A falta de separação de competências, jurídicas e midiáticas transformam o exercício jurídico em um segundo poder e fazem do poder de imprensa uma força pro ativa em relação às demais, tratando questões que deveriam ser analisadas pela justiça (em sentindo jurídico) em opiniões de um senso que não contextualiza as atribuições e engole as informações antes da real digestão dos fatos, divulgando assim, a imagem de um poder mais inoperante do que de fato é e colocando em risco a segurança jurídica própria e necessária ao poder judiciário.

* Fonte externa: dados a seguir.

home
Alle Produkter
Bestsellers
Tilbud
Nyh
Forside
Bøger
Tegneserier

A opinião da jornalista apenas constata mais uma obviedade contemporânea, a desorganização e os limites minimizados das relações de poder, em que gera mais ibope uma opinião sobre um fato, do que o próprio fato em que a opinião se fundamenta, transferindo o julgamento do poder competente e constituído para tal, para uma atribuição de massa onde a vingança particular compromete a solução buscada pelo estado de direito.

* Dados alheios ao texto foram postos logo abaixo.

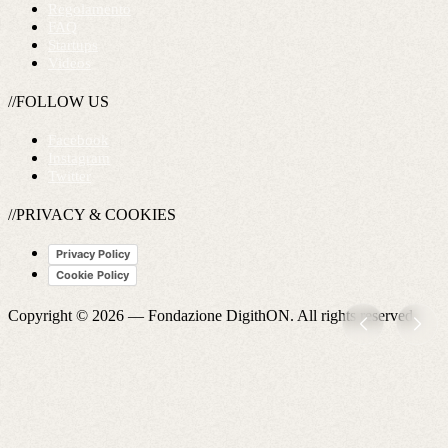
Regolamento
FAQ
Startups
Videos
//FOLLOW US
Facebook
Instagram
Twitter
//PRIVACY & COOKIES
Privacy Policy
Cookie Policy
Copyright © 2026 —
Fondazione DigithON
. All rights reserved.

É incontestável o poder de influencia exercido pela mídia e mais incontestável ainda a relevância social de determinados temas, uma vez que, sendo o Direito um objeto estritamente humano que nasce e que se destina pela e para sociedade seria arbitral e inaceitável dentro de um estado democrático a ausência da participação social dentro do universo jurídico.


No entanto o saber jurídico é objeto de uma ciência essencialmente normativa e que até mesmo a linguagem descritiva que a compõe é direcionada para o estudo acadêmico técnico e profissional da área, fazendo com que o senso esclarecido busque ofuscar a dedução simplificada do senso comum, e a técnica encontre a imparcialidade das decisões dentro de um exercício de jurisdição equitativo e que prime pela segurança jurídica e a legalidade, estruturas basilares do nosso modelo de estado. Tocante a isso as inúmeras discussões protagonizadas na novela midiática em que o protagonista não é o Direito Penal e suas razões de ser, promove-se um julgamento social e usam a nossa necessidade brasileira de criar heróis e monstros para tornarem-se referências maiores de um tribunal de cores, câmeras e telas bem distante da norma e sua interpretação pelos órgãos competentes e a nossa corte jurídica (que também não escapou da midiatização),  transferindo para a força popular o julgamento jurídico, onde qualquer um ‘’jornaleiro’’ veste a toga de juiz de direito e todo mundo encarna o espírito do promotor, não de justiça, mas de imprensa e o único ministério respeitado é o da comunicação.